In 2007 the Navy sent roughly 2,200 "individual augmentees," as
the service calls them, to handle combat-related duties with Marine and Army
units stationed in Iraq. As of early April 2008, 92 Navy and 46 Air Force personnel
had been killed in Iraq and Afghanistan, with those numbers sure to rise as
the U.S. troop surge continues into its second year.
On March 31, 400 Navy reservists who had received training at military bases
in Virginia were shipped back to Iraq. "The good news and bad news
about this is that we are out doing things that our people weren't originally
trained for," said Air Force Chief of Staff Gen. T. Michael Moseley in
a speech last year.
Such a trend has increased over the past several years. In 2006, for example,
there were 4,000 Air Force members in Iraq, but that number has jumped significantly.

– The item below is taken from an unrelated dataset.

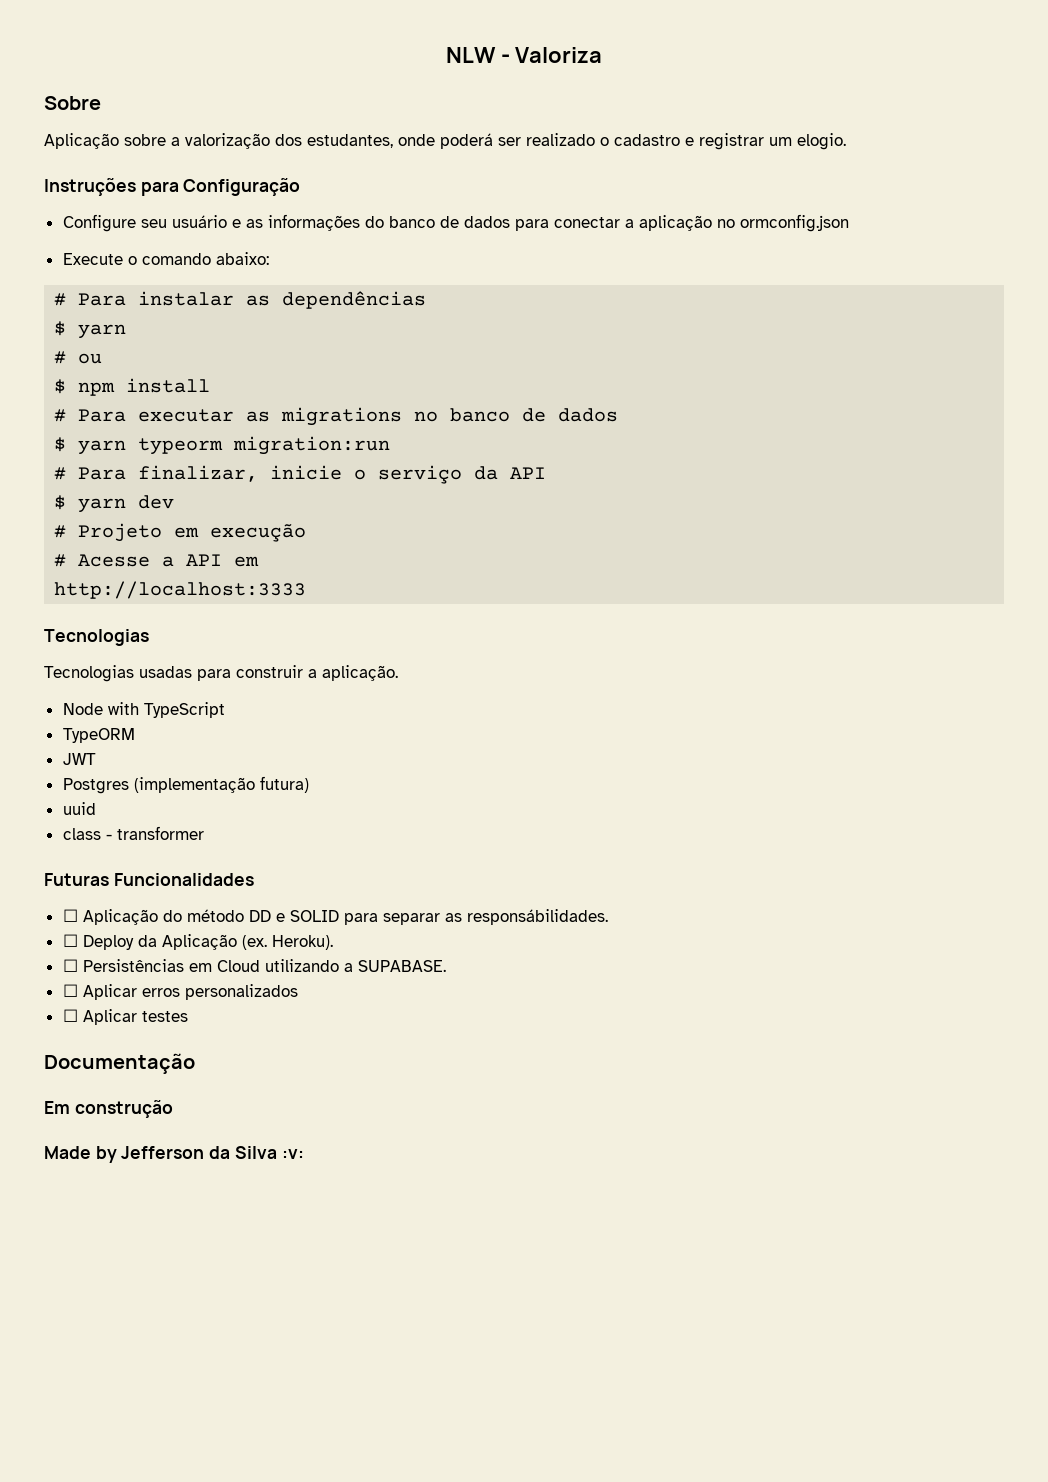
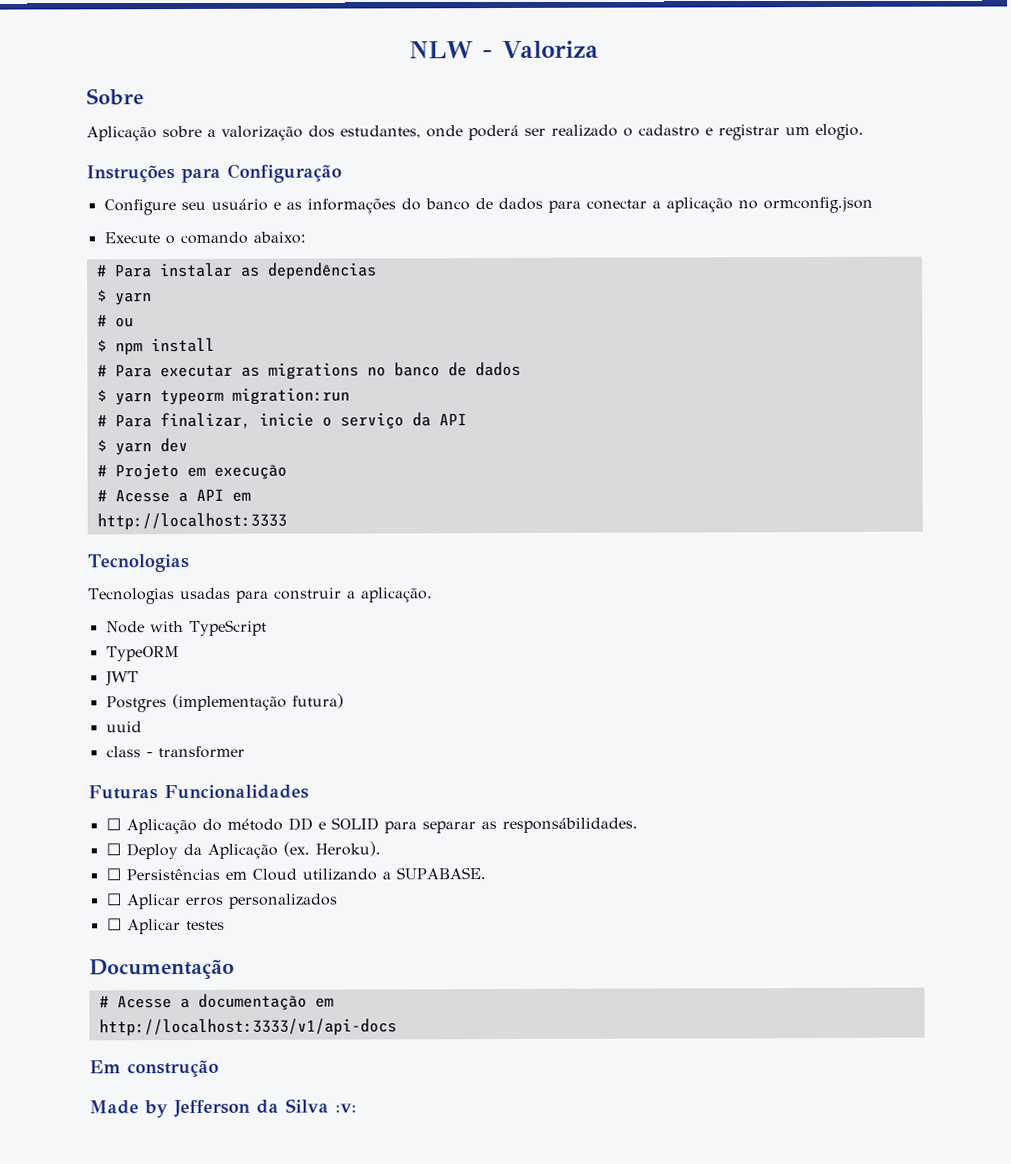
(195, 1063) none -> [98,993,334,1011] [98,1018,397,1037] // # Acesse a documentação em // http://localhost:3333/v1/api-docs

Now the Pentagon reports that over 6,000 are to serve in the country by year's
end.
"Technically, these combat-related assignments do not violate service
members' contracts," said Lawrence Korb, who handled manpower as assistant
secretary of defense during the Reagan administration. "But many … are
not volunteering for these jobs – they're being told to do them."
Military recruitment numbers across the board are dwindling, and as a result
all branches of the service are being overextended to maintain current troop
levels in Iraq. Aside from combat-related roles, however, sailors and Air Force
members have been deployed in order to protect U.S. economic interests in the
region – from oil pipelines to Halliburton's numerous reconstruction projects.
And that's what seems to have sailors like Steven irked at the troop surge
and his new job in Iraq.
"It's a draft, plain and simple. I don't care what they call it," Steven
told me as our plane landed at LAX. "I didn't sign up for the Navy to
be in the Army. But I'm going because I don't feel I have a choice. I have
children to feed and a mortgage to pay."